AFTER walking the wall in the West Bank, becoming Guinness World Record holder for political protests, and chasing arms dealers around the country, one of Britain’s most acclaimed comics and influential activists, Mark Thomas, turns his attention to matters closer to home with a show about his father in his latest award-winning, critically acclaimed show.

First commissioned by London’s prestigious Royal Opera House, Bravo Figaro is the true tale of Mark’s father, a self-employed builder with a passion for opera, his degenerative illness, progressive supranuclear palsy, and Mark’s attempt to put an opera on in a bungalow in Bournemouth. It is about love, death, fathers and sons, and the search for peace in an imperfect world, with a few gags thrown in for luck.
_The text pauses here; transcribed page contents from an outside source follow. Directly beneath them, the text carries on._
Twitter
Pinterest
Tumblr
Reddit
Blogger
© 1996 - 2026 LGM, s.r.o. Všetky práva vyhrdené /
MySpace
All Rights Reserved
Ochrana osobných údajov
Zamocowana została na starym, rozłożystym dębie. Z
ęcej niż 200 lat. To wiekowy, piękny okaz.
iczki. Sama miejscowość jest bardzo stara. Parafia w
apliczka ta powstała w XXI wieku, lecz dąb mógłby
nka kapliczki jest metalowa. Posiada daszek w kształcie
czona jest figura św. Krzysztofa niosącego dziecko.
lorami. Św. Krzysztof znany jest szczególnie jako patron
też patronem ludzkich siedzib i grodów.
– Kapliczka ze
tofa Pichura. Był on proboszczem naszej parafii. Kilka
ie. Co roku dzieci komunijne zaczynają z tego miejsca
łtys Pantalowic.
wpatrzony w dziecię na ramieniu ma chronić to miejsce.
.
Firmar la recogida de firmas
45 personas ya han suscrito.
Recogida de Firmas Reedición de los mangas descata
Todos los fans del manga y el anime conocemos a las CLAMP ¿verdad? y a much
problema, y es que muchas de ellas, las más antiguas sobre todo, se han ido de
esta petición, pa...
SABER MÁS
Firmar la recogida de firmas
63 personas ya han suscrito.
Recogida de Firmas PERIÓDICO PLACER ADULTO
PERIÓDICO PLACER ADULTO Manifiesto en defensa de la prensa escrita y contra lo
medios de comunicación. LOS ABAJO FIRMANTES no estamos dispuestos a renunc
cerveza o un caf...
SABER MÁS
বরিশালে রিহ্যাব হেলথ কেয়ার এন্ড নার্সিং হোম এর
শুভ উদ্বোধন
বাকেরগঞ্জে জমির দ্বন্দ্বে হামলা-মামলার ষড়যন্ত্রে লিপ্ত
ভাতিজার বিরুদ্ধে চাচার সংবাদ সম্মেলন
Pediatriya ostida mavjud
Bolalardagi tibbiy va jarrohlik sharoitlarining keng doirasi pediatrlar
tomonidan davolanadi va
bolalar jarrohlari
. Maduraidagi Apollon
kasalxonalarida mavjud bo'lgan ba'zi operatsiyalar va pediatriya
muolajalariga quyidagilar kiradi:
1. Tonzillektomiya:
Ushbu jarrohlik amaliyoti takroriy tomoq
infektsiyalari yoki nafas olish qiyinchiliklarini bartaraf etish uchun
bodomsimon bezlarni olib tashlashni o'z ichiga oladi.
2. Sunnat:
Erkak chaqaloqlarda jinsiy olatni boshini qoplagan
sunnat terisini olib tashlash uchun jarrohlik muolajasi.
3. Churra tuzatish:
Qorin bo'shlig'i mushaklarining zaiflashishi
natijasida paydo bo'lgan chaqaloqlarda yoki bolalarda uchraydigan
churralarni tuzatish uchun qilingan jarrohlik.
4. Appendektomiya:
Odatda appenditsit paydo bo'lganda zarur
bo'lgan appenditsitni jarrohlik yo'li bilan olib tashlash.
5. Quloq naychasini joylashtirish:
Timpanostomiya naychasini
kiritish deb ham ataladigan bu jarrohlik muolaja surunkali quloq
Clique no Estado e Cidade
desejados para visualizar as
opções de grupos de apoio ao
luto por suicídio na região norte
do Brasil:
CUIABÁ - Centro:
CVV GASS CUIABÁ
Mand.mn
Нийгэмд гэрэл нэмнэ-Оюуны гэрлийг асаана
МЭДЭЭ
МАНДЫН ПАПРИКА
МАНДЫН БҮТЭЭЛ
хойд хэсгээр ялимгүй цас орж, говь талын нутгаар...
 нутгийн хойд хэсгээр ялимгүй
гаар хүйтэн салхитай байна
With six series on Channel 4, numerous awards, several television documentaries, three books, a Guinness World Record, sell-out tours, a published manifesto, a series on Radio 4, writing for various publications, producing charity benefits, a Medal of Honour, secretly filming torturers, stinging arms dealers, battling multinational corporations, exposing abuses of civil liberties and corporate skulduggery, and succeeding in changing some laws, these are just a few of the things that have kept him mildly busy over the last few years.

January 31 - February 2, Bristol Tobacco Factory; Saturday, February 16, Oxford's North Wall; Tuesday, February 19. Swindon's Arts Centre and Wednesday, February 20 Chipping Norton's Art Centre.